On one of the last few weeks before graduation, the school was advertising a huge end-of-the-year informal dance. As usual, I thought it was lame and just an excuse for insecure kids to feel adequate and friendly. But Edwin knew I was dreading the end of high school, because I didn’t want to have to work, so he kept bringing up the dance.
“Shelby, don’t you want to commemorate your senior year?
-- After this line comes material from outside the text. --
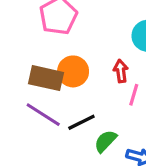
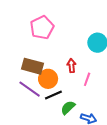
orange circle: (73, 71) -> (48, 79), moved
red arrow: (121, 71) -> (72, 66), moved

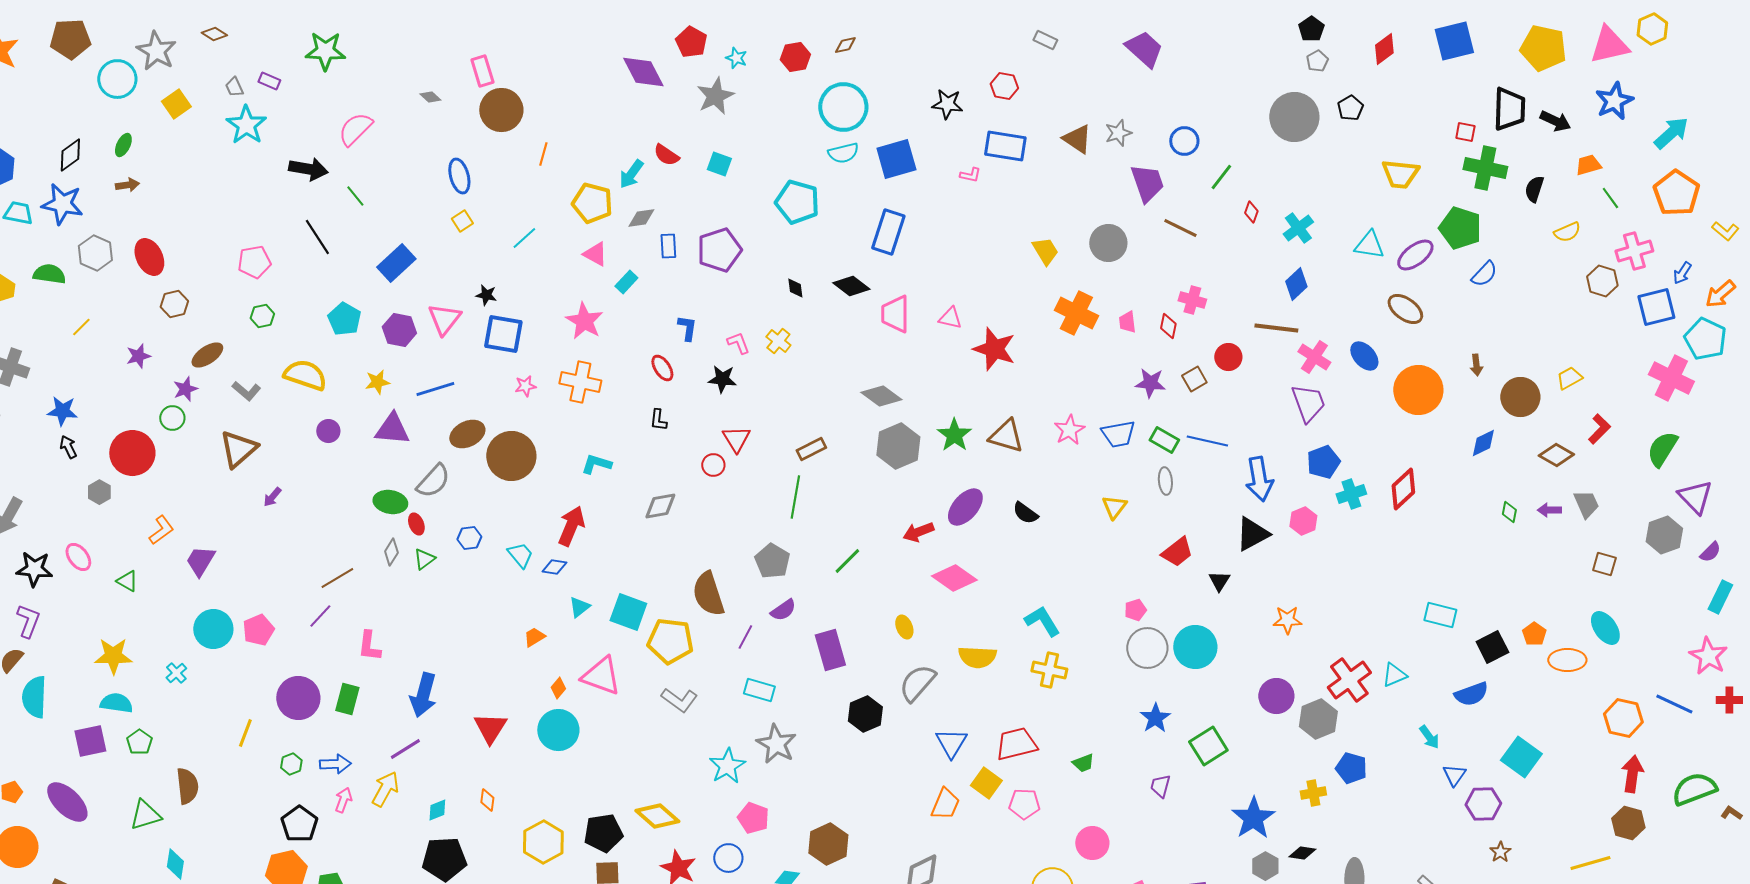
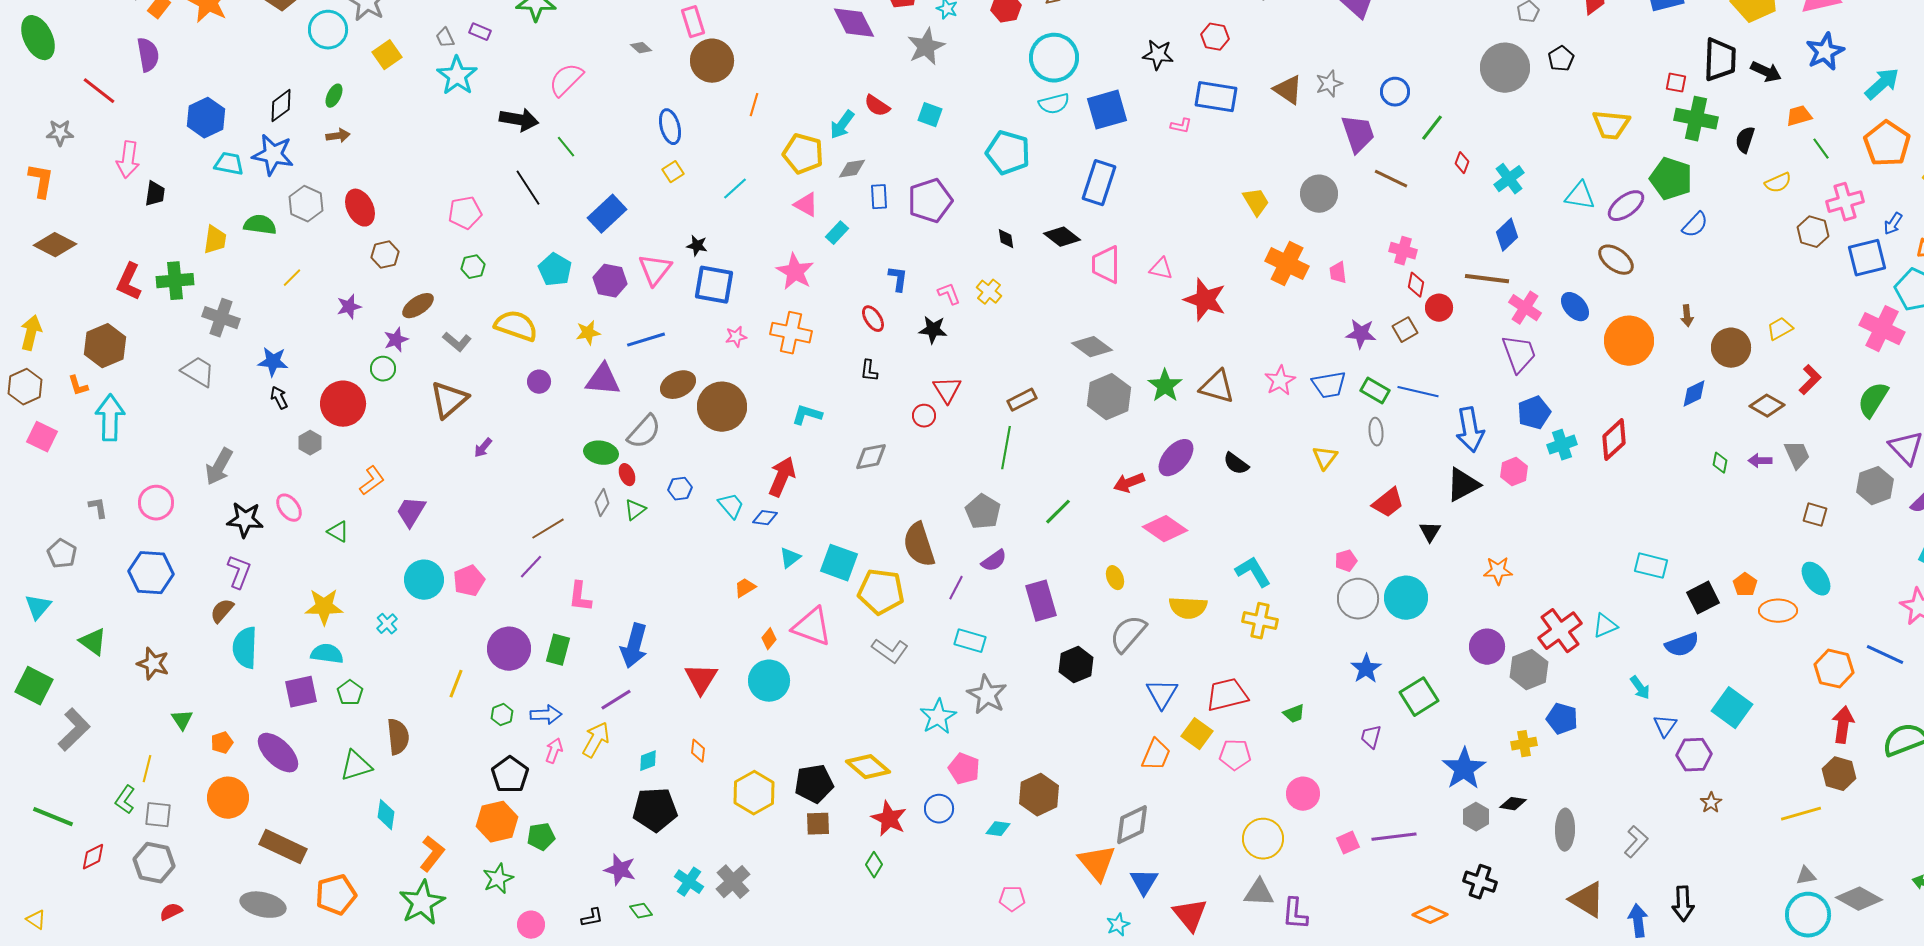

Don’t you want to finally be happy just for one night?” Edwin pleaded the Wednesday before the dance, after ten minutes of earlier begging.
That was when I realized that my life would never be unflawed. I would never have a perfect, European college experience, or be rich and buy all the happiness I had been waiting so long for. Even when I had what I now considered a completely fulfilled life, it didn’t make me happy. I would have to decide that I was happy in order to be, regardless of the state of my life.
So I went to the dance that Friday and decided to be happy. But it didn’t feel like joy, for they are two different things. Happiness is having friends, and joy is laughing with them. Happiness is so subtle; most unknowingly pass right by it.